(Dataset excerpts)
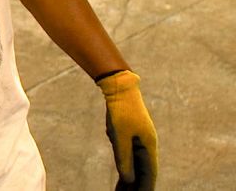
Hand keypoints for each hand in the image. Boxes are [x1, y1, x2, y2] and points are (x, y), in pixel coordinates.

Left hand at [97, 70, 157, 190]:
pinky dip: (125, 167)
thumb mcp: (120, 136)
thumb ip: (123, 158)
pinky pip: (128, 156)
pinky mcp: (129, 136)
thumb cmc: (121, 111)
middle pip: (142, 172)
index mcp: (149, 146)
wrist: (119, 88)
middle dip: (136, 186)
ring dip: (129, 179)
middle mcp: (146, 145)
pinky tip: (121, 177)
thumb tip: (127, 179)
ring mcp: (138, 141)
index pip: (149, 173)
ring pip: (134, 165)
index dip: (146, 187)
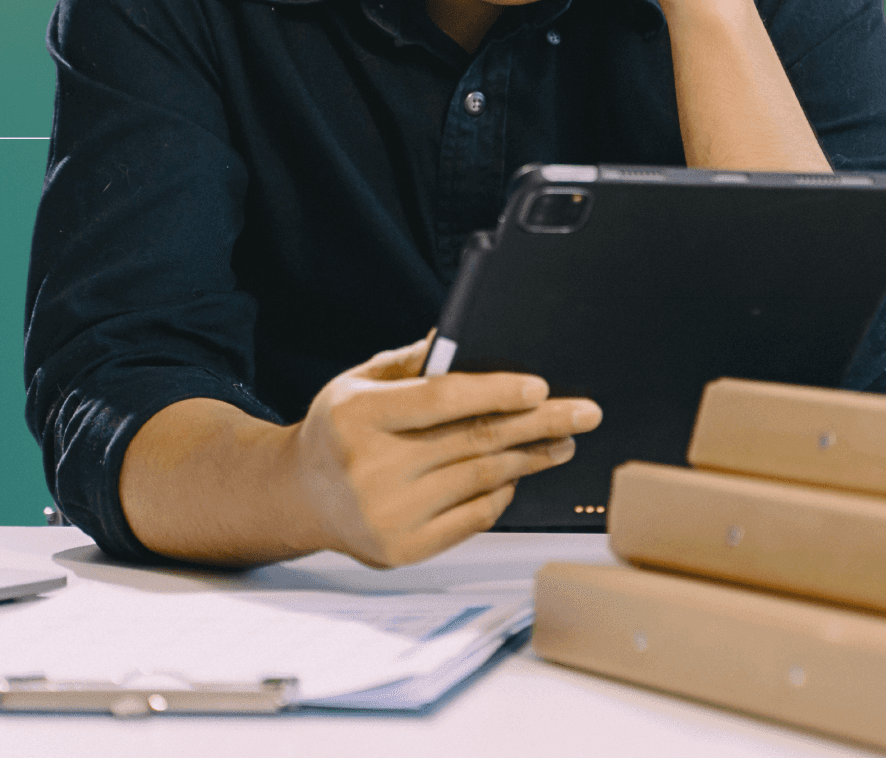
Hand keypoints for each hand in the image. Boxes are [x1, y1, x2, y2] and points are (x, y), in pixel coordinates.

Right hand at [283, 338, 601, 567]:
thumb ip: (413, 361)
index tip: (540, 386)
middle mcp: (370, 468)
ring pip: (481, 479)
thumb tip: (461, 334)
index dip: (495, 392)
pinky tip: (519, 474)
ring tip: (562, 441)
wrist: (300, 495)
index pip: (440, 400)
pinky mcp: (403, 549)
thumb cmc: (340, 427)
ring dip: (530, 458)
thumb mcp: (361, 380)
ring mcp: (387, 514)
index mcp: (358, 416)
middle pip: (474, 441)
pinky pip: (472, 517)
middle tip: (584, 413)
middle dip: (539, 424)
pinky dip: (502, 493)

HOW TO COMPLETE THIS TASK :: From the data above, copy each line with the string "hand" in it.

TASK RESPONSE ::
Hand keypoints for each hand in the image. Boxes are [x1, y1, x2, y2] and points are (x, y), in pixel coordinates.
Left hand at [97, 70, 157, 190]:
Hand keypoints for each hand in the image. Boxes are [x1, y1, x2, y2] and points are (x, y), in pixel coordinates.
Right hand at [283, 338, 601, 567]:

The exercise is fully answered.